Text provided:
Sunday Times E-Edition

Stop attacking the DA. Work with it to oust the ANC and EFF

By JOHN STEENHUISEN Steenhuisen is leader of the DA

Ernest Hemingway, in his 1926 novel The Sun Also Rises, wrote these lines in a conversation between characters. One asks: “How do you go bankrupt?” The other answers: “Gradually and then suddenly.”

This truism applies equally to politics. Over the past 28 years the DA has worked tirelessly to engineer the ANC’s political bankruptcy. I refer to this as the “politics of the long haul”, as we remind ourselves that only sustained hard work in the interests of South Africans will lead to what will seem to be the “sudden” defeat of the ANC.

That victory is closer than ever. There is an emerging societal consensus that the party will not get more than 50% of votes in the 2024 election. If this happens, that year will be the moment the ANC appears to “suddenly” go bankrupt as its hold on politics evaporates.

In truth, there will be nothing “sudden” about the ANC’s fall. When that day comes, it will be thanks in large part to the DA’s painstaking and gradual work over decades.

The moment the ANC goes bankrupt is the one I have spent my entire adult life working towards. But over those many years I have learnt that nothing in politics can be taken for granted. That is why the DA works flat out to achieve its primary 2024 objective: getting more votes so it can pull the ANC as far below 50% as possible.

We are doing this by focusing on battles citizens care about. From load-shedding to the cost of living, abolishing cadre deployment and devolving policing powers, the DA is leading the fight on critical issues facing people. We will continue to do so because we do not take voters for granted.

While debate about the coalition government configuration that follows the ANC’s bankruptcy is important, it will be rendered little more than an academic exercise if opposition parties are so busy fighting each other they forget the purpose of turning the ANC into a minority party.

The only way the ANC can remain above 50% is if it can convince voters opposition coalitions have failed and a continuation of its rule is preferable to their ongoing instability.

ActionSA’s Herman Mashaba helped promote the ANC’s cause in an article in last week’s Sunday Times in which he sought to argue that the DA is trying to form a coalition with the ANC.

On the contrary, even a superficial observer of our political scene knows the DA is working daily to ensure the country’s 23 multiparty coalitions succeed in keeping the ANC out of government. We could have made things easier for ourselves had we been prepared to do deals with the ANC. We are not.

In Nelson Mandela Bay the ruling party is trying to change the system of government to exclude small opposition parties so it and the DA can run a collective executive together. We would hardly oppose it so strongly if we were plotting to enter a coalition with the ANC.

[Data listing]
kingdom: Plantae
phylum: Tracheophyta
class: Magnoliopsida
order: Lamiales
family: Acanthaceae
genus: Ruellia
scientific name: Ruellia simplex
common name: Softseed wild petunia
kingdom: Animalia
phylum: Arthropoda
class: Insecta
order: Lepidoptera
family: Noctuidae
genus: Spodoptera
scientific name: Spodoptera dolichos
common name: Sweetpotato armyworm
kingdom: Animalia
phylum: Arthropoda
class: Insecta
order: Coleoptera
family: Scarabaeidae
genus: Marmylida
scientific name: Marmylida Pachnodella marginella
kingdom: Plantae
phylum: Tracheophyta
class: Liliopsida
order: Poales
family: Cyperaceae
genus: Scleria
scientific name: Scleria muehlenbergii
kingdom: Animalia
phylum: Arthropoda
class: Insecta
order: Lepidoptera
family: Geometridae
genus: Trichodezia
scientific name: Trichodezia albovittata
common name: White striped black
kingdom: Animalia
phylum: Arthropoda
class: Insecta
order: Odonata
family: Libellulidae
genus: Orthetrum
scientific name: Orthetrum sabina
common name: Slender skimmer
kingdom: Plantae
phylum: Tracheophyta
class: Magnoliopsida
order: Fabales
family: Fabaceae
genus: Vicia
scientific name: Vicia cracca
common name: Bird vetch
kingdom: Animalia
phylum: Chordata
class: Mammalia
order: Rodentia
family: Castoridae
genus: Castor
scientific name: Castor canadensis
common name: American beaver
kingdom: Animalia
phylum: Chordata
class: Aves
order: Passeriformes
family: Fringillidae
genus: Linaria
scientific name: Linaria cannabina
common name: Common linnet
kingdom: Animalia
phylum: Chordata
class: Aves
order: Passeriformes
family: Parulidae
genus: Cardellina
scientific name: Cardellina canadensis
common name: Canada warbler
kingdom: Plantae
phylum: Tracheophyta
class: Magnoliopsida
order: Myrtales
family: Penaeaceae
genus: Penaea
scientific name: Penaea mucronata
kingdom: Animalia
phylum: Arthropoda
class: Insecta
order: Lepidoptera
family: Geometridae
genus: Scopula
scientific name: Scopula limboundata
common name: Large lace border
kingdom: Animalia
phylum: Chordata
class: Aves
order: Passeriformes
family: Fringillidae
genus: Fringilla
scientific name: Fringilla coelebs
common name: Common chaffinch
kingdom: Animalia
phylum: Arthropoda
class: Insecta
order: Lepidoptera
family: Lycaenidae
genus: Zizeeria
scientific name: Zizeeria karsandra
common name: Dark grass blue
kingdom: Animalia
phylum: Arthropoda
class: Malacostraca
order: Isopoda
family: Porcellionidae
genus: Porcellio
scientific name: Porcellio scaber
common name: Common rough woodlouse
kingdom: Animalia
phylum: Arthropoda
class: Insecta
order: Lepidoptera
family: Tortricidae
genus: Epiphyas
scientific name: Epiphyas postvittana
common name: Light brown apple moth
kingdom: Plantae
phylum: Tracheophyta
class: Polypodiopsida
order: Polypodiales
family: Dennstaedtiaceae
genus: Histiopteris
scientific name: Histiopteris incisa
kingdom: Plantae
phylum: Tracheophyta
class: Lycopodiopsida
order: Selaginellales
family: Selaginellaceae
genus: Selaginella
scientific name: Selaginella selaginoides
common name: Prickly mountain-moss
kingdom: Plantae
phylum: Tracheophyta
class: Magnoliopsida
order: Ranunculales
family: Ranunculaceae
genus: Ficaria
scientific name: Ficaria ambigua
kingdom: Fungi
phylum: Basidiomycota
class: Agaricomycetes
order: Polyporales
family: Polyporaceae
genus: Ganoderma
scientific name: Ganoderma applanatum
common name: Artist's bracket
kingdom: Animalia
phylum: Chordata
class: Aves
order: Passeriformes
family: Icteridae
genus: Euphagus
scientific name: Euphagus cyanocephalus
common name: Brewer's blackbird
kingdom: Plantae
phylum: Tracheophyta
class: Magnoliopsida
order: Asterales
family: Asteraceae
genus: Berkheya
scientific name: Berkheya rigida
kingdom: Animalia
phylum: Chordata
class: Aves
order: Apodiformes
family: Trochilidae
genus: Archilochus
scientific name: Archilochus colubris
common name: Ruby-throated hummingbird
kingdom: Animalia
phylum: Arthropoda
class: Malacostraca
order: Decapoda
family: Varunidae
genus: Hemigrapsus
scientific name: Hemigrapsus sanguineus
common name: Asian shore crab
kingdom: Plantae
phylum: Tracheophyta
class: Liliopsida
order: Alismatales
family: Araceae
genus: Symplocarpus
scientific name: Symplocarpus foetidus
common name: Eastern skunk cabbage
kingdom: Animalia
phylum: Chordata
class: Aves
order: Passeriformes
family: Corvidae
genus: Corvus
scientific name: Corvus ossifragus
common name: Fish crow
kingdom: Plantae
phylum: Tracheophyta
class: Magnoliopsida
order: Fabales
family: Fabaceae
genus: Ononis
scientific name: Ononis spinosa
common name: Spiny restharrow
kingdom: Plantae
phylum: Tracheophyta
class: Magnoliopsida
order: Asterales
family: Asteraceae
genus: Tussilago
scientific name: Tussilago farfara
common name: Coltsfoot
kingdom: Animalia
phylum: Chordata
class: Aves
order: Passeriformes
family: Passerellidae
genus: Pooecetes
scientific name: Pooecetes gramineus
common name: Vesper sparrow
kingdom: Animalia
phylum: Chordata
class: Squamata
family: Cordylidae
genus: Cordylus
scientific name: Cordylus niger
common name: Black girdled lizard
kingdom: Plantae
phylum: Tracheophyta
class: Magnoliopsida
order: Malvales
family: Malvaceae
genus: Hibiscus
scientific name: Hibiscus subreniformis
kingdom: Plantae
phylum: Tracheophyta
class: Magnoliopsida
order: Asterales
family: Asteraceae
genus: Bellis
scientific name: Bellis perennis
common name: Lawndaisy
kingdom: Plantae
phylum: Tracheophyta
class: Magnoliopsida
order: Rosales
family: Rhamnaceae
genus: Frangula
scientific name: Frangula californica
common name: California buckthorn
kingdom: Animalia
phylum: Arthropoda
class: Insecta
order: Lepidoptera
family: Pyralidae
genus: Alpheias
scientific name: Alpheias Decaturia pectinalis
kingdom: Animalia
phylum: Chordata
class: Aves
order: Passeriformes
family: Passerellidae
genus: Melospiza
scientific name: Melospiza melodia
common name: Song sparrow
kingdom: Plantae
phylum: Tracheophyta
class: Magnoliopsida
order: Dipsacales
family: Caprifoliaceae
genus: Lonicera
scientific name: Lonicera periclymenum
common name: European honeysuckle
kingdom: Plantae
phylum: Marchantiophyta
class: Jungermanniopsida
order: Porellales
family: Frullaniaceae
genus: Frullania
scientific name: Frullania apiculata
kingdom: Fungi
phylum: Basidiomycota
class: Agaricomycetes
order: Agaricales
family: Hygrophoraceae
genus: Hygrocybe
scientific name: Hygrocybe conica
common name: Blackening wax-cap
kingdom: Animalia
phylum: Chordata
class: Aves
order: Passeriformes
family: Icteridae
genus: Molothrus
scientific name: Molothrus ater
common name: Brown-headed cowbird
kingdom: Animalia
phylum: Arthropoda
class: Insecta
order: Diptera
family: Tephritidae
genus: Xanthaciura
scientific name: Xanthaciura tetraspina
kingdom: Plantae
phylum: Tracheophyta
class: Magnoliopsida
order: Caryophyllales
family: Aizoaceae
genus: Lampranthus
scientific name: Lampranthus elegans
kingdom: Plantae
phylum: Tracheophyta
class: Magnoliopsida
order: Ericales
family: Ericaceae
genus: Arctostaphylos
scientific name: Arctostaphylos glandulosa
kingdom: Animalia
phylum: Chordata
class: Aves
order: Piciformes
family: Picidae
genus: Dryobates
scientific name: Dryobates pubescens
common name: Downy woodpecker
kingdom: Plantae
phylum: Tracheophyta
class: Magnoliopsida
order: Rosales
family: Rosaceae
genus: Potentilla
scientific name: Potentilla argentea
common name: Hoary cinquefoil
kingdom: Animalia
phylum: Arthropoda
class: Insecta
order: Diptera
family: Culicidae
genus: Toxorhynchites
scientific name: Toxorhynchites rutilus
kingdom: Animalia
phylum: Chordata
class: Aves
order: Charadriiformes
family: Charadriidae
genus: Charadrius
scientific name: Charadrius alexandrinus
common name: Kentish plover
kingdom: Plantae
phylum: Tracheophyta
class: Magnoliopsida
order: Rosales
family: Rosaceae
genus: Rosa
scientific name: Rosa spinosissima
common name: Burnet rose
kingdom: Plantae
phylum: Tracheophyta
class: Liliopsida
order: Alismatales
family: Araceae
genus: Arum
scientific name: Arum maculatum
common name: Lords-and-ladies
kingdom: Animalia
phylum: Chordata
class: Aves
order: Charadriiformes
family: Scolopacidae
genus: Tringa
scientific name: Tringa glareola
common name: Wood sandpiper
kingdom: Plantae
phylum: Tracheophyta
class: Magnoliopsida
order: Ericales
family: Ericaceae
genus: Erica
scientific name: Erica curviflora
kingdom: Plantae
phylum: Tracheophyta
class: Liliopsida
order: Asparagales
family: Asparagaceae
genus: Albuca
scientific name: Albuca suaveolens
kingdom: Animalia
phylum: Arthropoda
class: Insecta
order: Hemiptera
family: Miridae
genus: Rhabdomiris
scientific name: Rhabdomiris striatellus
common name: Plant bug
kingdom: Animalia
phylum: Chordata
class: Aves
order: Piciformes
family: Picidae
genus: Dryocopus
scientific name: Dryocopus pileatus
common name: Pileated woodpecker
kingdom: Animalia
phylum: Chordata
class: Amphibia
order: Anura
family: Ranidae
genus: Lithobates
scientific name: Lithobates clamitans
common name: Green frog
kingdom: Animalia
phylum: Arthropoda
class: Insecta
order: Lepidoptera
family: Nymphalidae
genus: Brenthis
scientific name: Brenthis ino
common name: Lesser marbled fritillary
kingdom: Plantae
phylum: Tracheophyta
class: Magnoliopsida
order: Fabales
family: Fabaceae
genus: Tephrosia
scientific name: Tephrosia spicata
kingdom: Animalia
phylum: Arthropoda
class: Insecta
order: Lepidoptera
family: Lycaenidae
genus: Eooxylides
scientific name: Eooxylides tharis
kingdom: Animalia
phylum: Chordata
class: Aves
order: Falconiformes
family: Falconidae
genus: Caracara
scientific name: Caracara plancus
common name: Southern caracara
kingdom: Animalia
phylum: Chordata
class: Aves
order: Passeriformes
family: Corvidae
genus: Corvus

Tasks and exercises:
• a. Which 1926 novel does the op-ed on the DA and the ANC quote?
• b. Reproduce the portion of the op-ed on the DA and the ANC that begins with the words "While debate about" and ends with "a minority party.".
None of the entries are needed here.

Expected results:
• a. The Sun Also Rises

• b.
While debate about the coalition government configuration that follows the ANC’s bankruptcy is important, it will be rendered little more than an academic exercise if opposition parties are so busy fighting each other they forget the purpose of turning the ANC into a minority party.